(Given problem)
Repeat verbatim everything from the line containing "pose: elev=101.2 azim=261.5" down to the end of the items below, leaving the pictures out of your answer.

(Data section)
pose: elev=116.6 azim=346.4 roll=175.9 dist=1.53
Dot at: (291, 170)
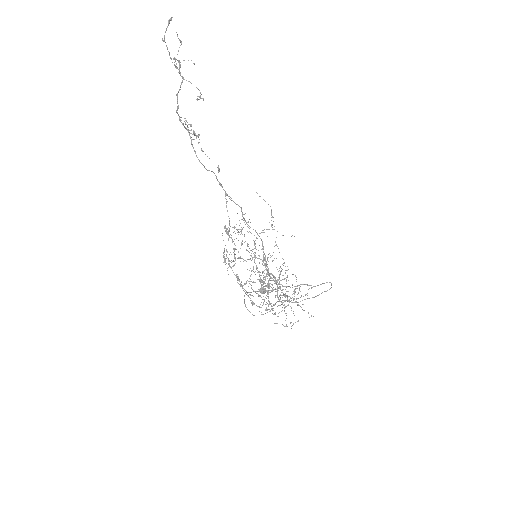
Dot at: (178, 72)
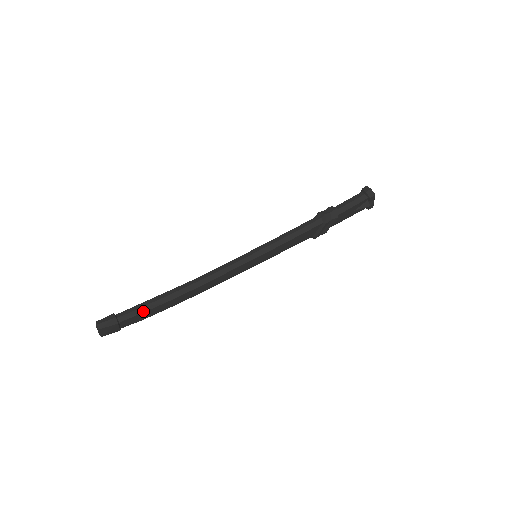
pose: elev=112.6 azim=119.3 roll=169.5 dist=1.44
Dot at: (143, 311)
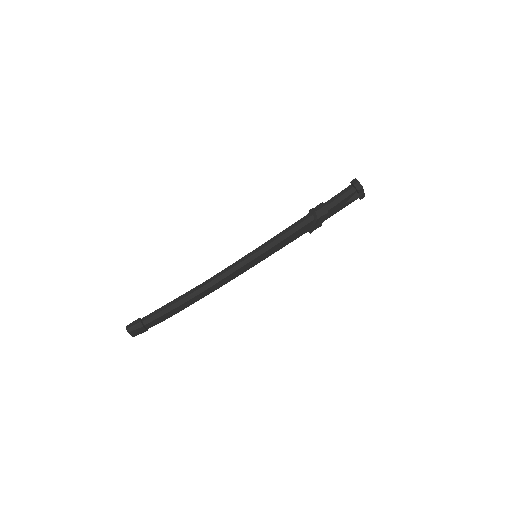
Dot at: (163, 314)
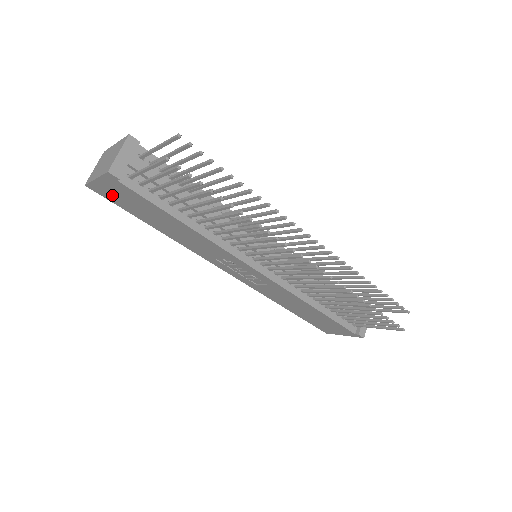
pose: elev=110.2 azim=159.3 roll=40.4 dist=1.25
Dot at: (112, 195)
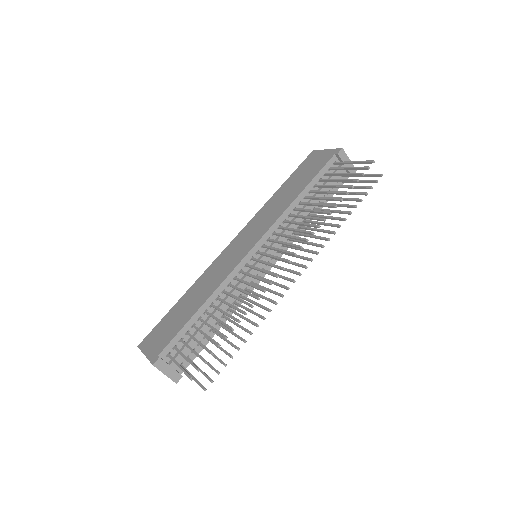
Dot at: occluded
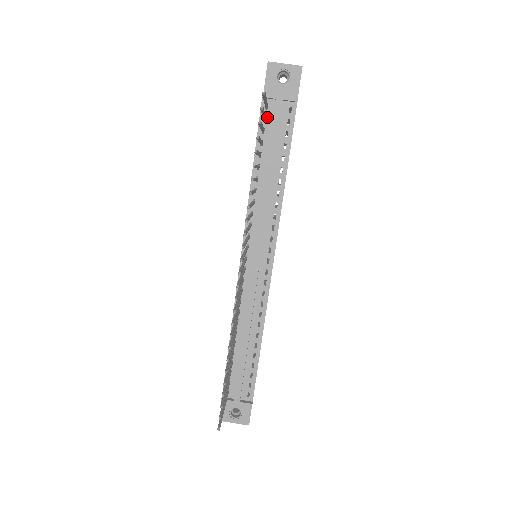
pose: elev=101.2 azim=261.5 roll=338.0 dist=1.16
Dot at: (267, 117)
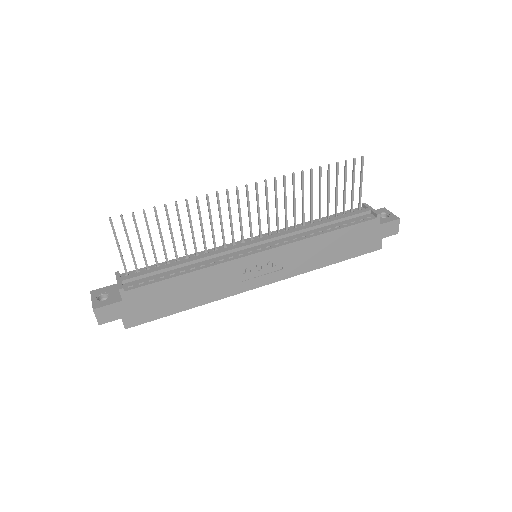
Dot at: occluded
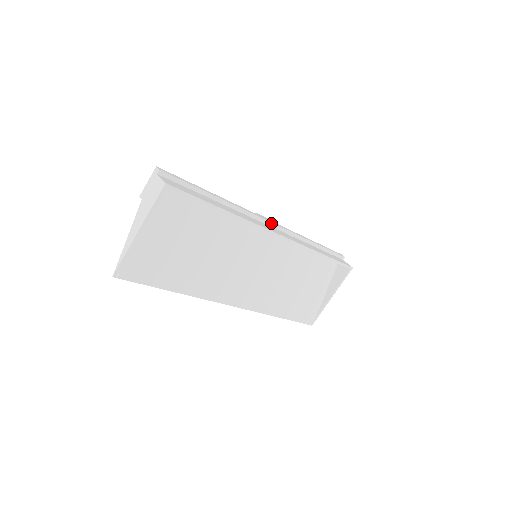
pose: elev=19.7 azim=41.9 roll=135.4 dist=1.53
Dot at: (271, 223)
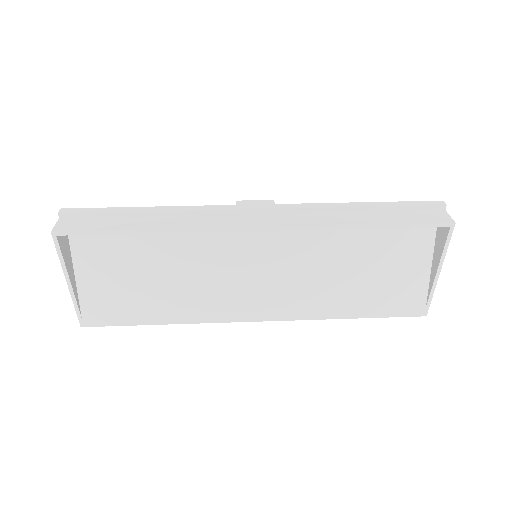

(Exercise response)
pose: elev=101.2 azim=261.5 roll=338.0 dist=1.16
Dot at: (267, 117)
Dot at: occluded
pose: elev=19.7 azim=41.9 roll=135.4 dist=1.53
Dot at: (271, 223)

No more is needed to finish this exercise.